Cela irait à l’encontre de la libéralisation de l’économie, des taux d’intérêt et du contrôle de changes préconisés depuis 1994. Une politique qui a bien servi l’économie mauricienne et qui a été saluée par toutes les instances et institutions internationales. Il faut aussi faire la distinction entre les indicatives rates - qui sont les taux affichés et qui portent sur de petites transactions – et les taux actuels pratiqués par les banques, qui sont négociés dans un contexte de compétitivité accrue, de par la présence de 20 banques commerciales.

? Selon les derniers chiffres de National Accounts, le secteur bancaire enregistrera une croissance de seulement 4,9 % cette année contre 6 % en 2011. Comment expliquez-vous cette baisse de croissance ?

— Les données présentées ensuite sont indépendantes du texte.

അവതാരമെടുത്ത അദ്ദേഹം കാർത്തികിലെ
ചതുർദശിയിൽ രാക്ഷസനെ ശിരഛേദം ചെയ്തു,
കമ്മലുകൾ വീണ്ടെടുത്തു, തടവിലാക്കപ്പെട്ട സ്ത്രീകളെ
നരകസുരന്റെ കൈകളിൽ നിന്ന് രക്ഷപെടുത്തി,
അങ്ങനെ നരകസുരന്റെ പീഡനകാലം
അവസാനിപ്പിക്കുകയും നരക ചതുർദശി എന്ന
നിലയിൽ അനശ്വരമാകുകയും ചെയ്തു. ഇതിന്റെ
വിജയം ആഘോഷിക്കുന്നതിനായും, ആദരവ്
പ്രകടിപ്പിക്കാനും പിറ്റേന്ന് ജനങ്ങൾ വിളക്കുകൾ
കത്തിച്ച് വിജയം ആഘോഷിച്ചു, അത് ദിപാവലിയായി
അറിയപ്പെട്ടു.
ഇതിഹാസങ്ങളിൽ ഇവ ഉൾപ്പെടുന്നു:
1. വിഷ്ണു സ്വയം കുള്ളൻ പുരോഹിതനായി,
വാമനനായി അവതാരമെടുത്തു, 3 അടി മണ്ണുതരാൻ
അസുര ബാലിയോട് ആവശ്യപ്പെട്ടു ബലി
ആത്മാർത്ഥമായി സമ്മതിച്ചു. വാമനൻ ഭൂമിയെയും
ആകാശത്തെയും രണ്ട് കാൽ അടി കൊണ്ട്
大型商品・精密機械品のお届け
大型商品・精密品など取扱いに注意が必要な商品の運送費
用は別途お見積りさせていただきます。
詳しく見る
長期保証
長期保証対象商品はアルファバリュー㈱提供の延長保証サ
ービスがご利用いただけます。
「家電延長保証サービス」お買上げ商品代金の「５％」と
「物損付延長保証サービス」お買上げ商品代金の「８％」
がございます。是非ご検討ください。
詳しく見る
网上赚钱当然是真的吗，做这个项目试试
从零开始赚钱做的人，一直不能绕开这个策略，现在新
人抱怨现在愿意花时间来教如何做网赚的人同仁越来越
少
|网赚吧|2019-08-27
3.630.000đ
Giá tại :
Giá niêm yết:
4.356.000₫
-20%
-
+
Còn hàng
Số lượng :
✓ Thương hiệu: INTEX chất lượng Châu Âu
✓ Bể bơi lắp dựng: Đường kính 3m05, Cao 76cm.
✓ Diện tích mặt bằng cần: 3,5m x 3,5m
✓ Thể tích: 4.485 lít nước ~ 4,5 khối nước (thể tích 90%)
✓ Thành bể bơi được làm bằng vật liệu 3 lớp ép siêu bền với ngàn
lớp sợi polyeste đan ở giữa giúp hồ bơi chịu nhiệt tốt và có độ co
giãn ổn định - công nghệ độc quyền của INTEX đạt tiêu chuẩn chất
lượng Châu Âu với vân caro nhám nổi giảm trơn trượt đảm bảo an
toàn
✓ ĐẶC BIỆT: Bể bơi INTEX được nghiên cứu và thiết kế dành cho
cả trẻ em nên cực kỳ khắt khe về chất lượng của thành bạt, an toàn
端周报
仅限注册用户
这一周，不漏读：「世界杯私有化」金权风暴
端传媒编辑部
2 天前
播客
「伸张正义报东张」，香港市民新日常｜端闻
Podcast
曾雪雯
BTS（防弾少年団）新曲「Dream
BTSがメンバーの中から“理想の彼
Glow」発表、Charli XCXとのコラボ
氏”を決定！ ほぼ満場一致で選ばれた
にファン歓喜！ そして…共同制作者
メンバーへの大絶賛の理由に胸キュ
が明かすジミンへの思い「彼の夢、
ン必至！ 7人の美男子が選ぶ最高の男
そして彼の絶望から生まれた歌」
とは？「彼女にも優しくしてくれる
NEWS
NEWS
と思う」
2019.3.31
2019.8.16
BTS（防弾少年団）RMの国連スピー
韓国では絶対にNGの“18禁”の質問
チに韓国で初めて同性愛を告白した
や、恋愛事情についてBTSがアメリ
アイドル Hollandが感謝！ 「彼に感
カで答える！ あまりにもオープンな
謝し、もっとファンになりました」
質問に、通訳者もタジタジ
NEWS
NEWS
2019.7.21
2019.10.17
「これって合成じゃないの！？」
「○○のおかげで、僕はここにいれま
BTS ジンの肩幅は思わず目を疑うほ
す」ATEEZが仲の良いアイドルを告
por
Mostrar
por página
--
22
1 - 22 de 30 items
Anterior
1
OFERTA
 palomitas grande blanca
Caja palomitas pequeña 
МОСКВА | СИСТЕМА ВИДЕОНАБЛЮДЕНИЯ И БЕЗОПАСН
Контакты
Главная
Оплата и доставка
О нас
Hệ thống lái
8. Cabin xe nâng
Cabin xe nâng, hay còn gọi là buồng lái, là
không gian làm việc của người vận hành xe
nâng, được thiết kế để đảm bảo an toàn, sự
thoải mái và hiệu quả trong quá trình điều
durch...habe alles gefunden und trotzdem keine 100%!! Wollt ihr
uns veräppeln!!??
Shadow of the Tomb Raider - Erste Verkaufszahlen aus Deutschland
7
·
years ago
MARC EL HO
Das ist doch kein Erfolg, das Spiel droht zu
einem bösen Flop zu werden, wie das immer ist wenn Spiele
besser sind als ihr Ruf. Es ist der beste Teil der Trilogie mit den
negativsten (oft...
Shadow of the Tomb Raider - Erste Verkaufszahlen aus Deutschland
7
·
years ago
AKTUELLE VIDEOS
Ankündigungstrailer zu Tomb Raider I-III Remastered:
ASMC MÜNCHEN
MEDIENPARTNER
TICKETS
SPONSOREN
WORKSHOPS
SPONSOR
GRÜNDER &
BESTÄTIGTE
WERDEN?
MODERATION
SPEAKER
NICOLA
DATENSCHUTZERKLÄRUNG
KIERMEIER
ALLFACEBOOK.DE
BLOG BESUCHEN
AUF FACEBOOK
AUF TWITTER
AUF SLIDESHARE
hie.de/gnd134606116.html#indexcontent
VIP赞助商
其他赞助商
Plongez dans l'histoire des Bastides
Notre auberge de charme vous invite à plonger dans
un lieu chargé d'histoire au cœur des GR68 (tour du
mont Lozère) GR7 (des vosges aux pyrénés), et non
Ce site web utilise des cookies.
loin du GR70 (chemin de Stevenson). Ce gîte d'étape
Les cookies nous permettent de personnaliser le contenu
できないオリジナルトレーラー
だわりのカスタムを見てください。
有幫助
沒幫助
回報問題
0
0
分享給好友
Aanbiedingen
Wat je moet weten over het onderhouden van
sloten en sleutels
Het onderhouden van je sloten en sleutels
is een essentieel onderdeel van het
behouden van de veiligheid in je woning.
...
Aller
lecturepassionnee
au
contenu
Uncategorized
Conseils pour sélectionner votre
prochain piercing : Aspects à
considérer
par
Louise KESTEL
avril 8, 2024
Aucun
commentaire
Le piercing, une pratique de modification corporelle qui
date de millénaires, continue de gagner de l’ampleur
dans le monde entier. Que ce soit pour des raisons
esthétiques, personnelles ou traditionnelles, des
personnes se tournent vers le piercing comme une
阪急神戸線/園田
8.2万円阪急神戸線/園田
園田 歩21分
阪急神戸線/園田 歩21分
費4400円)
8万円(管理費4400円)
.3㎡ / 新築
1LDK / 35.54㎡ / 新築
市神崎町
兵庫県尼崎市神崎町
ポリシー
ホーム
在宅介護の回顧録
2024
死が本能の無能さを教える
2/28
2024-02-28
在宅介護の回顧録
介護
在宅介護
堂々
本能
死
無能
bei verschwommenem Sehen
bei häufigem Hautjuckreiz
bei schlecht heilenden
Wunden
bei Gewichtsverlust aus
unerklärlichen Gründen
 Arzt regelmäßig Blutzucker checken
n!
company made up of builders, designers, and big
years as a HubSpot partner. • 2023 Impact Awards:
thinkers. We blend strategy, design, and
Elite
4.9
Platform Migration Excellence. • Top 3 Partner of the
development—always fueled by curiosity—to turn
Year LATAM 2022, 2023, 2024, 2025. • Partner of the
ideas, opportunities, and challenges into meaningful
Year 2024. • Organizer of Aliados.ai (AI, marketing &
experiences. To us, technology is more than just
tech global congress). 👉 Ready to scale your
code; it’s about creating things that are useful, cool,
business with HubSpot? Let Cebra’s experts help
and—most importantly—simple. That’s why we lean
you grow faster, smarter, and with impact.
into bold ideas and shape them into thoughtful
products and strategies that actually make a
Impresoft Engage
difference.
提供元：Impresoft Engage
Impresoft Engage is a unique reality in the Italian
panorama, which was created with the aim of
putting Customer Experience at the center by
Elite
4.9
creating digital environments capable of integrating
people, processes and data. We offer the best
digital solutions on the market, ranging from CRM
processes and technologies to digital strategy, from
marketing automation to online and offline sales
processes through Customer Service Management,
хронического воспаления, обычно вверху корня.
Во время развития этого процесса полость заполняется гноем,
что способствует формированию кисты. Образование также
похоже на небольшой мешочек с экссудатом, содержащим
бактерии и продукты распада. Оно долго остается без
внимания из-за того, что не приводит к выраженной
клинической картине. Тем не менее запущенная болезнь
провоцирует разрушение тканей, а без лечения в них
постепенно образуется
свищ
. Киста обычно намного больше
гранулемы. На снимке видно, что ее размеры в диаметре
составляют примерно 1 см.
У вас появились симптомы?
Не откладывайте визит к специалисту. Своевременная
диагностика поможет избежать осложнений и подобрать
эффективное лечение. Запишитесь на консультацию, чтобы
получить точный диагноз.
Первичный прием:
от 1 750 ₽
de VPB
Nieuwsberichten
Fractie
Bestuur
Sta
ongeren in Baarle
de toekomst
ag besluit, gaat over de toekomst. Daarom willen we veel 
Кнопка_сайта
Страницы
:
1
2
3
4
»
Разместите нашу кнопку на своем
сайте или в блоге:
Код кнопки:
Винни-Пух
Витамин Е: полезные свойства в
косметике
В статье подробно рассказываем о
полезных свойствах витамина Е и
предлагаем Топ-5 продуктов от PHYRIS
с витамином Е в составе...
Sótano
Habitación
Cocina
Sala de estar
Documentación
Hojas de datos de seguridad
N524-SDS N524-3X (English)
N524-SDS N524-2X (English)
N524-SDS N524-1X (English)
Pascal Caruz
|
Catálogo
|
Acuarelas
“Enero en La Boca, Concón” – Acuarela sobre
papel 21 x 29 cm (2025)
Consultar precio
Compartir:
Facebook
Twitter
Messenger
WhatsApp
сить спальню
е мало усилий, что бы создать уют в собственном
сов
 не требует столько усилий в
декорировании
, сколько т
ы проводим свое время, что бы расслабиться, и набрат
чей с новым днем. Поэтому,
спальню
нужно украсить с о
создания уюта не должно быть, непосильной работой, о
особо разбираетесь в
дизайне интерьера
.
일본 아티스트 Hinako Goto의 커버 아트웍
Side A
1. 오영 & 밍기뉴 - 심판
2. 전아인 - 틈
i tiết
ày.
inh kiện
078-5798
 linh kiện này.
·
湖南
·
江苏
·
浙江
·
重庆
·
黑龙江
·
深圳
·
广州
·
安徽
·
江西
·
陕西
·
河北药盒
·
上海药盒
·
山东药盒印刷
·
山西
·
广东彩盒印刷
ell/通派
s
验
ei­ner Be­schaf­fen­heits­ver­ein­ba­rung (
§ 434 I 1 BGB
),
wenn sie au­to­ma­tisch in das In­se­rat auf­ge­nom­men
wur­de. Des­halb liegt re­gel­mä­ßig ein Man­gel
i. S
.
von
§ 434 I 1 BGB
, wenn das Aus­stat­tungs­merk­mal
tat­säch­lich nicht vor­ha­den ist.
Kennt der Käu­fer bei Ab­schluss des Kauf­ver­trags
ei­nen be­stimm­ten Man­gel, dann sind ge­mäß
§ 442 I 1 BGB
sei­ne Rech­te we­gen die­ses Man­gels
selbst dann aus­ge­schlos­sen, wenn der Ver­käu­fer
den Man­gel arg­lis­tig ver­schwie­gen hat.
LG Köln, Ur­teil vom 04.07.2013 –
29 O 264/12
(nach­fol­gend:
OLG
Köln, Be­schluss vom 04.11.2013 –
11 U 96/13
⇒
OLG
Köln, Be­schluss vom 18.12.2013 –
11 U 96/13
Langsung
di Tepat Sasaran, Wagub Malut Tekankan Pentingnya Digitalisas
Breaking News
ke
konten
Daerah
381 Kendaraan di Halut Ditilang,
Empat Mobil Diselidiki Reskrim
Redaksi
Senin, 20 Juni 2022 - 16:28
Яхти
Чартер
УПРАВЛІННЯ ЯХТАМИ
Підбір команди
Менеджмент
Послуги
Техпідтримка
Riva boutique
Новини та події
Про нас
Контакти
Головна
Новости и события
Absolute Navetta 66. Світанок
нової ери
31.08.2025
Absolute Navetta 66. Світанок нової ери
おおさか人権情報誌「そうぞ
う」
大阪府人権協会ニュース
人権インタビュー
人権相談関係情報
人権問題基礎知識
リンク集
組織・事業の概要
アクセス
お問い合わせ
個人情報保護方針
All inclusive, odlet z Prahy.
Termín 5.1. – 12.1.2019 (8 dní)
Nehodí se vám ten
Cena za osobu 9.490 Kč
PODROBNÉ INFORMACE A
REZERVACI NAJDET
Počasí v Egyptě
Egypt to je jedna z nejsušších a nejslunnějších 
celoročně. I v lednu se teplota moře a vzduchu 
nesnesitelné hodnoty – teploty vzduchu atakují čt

Dans le contexte économique actuel, qui est extrêmement volatile et incertain, une prévision de croissance de 4,9 % du secteur bancaire demeure fort louable, quand on prend en considération quatre facteurs clés. Premièrement, la baisse prévue de la croissance de l’économie en général, à 3,5 % cette année contre 3,9 % enregistrée en 2011 deuxièmement, en comparaison avec les taux de croissance moindres du secteur bancaire de 4,2 % en 2009 et de 3,9 % en 2010 déjà enregistrés dans le sillage de la précédente crise financière troisièmement, la situation toujours critique prévalant au sein de la zone euro qui demeure une source d’inquiétude tant pour les investisseurs locaux qu’internationaux. D’ailleurs, l’investissement privé connaîtra une décroissance de 3,3 % cette année, après une croissance de seulement 1,5 % en 2011, suivie d’une stagnation en 2010. Et enfin, une réaction du secteur offshore face aux incertitudes prévalant sur le marché indien dues aux nouvelles provisions du General Anti-Avoidance Rules (GAAR). Les banques sont certes impactées par tous ses facteurs mais essaient quand même de concilier prudence et croissance, car leur survie et en contrepartie celle de toute l’économie mauricienne, en dépendent.